Worked overtime at the office?
Overdid it at the gym?
Woke up stiff this morning?
Sore/stiff muscles are normal. One can usually return to normal activities after a day or two of rest. However, if you have recurring muscle pain especially in the neck or back area you may have a trigger point.
What is a Trigger Point?
Trigger points are muscle fibers that can’t relax. One can usually locate them by pressing on the muscle fibers with your fingers as trigger points often feel denser and tighter (or rope-like) compared to the rest of the body. Daniel J. Leizman, MD, a specialist in Cleveland Clinic’s Department of Pain Management, noted that trigger points are predominantly in the trapezius muscle. The trapezius muscle stretches from the base of the skull, down to the middle of the back and to the shoulder. Trigger points in the trapezius muscle are responsible for most tension headaches.
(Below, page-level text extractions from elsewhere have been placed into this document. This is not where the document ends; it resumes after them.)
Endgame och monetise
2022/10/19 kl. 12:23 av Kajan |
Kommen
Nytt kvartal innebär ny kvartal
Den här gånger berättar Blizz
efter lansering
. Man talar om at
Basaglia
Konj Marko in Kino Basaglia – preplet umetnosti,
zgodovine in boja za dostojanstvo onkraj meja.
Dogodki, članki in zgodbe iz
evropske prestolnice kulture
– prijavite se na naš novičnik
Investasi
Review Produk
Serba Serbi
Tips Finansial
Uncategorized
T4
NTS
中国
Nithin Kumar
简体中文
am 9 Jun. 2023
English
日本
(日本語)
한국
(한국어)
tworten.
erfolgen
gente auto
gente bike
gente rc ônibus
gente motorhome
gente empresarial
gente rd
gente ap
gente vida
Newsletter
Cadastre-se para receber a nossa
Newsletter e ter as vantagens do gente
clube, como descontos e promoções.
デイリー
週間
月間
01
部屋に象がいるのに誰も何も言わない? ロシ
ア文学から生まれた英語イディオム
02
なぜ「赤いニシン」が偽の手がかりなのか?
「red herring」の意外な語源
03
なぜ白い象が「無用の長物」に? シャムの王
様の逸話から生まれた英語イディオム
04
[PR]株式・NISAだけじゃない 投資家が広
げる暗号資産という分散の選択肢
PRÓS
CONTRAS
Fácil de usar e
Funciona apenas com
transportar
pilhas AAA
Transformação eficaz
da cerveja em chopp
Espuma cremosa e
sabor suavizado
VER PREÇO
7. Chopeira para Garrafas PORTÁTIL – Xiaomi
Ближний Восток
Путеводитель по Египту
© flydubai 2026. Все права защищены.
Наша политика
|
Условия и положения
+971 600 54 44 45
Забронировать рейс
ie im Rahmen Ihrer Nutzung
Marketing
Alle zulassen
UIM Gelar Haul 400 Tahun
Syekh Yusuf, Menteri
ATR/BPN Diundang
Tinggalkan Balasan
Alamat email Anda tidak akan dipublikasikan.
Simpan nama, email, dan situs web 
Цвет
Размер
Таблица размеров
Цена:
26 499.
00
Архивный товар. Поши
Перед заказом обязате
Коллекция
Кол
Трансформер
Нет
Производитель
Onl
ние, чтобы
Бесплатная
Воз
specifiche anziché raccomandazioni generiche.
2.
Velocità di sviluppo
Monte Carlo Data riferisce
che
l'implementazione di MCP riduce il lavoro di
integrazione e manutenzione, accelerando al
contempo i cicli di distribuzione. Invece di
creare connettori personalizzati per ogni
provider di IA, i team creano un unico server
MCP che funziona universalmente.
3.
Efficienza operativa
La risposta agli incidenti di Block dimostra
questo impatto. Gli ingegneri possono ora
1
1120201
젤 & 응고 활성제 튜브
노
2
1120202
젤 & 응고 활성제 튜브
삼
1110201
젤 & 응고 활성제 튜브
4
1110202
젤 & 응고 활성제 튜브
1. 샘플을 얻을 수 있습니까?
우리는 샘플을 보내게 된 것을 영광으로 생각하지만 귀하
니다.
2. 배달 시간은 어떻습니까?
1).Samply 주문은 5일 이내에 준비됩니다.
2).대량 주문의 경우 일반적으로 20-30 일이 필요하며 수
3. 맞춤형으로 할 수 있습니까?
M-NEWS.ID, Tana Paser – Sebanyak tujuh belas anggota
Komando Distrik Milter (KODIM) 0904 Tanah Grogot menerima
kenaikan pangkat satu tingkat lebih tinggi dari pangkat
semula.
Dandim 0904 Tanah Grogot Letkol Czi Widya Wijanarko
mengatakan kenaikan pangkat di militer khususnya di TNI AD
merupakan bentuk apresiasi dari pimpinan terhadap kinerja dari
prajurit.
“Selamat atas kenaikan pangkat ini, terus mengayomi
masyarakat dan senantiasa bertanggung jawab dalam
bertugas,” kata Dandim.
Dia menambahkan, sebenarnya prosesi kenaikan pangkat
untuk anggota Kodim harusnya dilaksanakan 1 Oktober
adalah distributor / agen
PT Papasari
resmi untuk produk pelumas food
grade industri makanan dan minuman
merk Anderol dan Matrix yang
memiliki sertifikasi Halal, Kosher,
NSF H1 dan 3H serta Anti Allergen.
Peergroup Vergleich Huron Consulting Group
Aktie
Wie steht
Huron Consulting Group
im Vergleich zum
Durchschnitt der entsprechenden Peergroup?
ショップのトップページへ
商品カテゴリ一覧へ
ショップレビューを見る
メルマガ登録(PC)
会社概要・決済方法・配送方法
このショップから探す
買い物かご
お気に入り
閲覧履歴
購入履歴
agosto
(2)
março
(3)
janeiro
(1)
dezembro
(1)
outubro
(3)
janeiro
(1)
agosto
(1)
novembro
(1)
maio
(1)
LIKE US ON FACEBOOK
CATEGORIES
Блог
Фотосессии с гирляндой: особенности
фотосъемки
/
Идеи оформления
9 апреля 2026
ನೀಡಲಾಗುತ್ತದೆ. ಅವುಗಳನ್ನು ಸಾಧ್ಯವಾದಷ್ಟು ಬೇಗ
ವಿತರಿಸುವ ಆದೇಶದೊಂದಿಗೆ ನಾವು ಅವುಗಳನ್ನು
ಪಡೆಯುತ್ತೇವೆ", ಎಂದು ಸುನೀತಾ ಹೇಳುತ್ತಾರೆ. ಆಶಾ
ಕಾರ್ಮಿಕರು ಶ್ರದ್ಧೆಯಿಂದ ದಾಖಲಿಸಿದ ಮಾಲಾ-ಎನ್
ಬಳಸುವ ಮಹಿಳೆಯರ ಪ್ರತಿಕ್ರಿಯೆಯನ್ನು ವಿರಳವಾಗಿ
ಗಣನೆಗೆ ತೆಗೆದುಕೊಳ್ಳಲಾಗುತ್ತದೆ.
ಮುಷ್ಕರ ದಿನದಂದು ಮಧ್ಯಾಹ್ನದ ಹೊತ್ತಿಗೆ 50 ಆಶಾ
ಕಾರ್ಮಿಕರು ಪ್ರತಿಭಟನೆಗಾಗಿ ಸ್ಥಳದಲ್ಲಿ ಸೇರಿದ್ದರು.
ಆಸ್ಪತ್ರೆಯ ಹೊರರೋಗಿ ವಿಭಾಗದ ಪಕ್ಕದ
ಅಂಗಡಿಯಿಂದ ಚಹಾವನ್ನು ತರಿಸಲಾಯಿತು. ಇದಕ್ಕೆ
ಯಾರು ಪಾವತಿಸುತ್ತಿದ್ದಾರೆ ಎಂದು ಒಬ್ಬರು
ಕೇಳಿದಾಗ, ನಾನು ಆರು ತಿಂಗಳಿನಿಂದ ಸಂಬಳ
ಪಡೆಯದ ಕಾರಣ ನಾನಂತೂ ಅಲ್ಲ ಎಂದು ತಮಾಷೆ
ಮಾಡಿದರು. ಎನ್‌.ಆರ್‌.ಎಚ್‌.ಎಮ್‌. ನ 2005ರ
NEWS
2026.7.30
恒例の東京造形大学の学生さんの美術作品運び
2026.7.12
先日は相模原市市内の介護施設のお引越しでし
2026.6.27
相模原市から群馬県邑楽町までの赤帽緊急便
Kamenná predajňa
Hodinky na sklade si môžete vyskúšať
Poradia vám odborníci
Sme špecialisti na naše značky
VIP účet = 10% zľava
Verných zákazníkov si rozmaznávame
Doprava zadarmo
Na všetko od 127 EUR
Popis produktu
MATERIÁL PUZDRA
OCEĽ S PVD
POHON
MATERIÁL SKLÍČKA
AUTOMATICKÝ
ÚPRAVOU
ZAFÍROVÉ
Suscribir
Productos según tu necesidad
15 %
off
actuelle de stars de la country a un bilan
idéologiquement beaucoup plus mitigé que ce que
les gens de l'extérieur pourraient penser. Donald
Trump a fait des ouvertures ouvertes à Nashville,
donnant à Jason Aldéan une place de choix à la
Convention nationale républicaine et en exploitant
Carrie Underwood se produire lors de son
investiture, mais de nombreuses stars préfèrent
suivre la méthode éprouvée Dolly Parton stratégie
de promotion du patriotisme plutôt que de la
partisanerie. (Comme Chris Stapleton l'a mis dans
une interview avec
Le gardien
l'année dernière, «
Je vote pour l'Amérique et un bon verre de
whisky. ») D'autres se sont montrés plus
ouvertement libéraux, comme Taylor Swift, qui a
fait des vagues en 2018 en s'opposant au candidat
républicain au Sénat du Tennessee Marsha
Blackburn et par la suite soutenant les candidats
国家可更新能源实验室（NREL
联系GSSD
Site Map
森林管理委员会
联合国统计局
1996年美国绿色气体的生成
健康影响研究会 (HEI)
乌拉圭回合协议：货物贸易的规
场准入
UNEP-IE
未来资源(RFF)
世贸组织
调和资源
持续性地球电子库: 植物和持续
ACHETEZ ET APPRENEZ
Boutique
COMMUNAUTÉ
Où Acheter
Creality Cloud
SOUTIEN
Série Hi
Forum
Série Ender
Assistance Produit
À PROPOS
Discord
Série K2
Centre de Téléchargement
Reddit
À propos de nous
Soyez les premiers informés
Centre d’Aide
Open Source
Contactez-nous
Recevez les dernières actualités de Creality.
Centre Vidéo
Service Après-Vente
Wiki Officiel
Inflammation or injury to any of the 14 nerves or 8 (pairs) of neck joints can cause neck pain. Approximately 70 percent of 65-year-olds may have symptomatic arthritis in one or more joints in their neck.
Did you know? The neck and shoulder are connected by multiple nerve pathways. At times, the brain can’t always trace pain back to the source. Example, a pain in the neck can actually be caused by a trigger point in the shoulder. This is known as referred pain.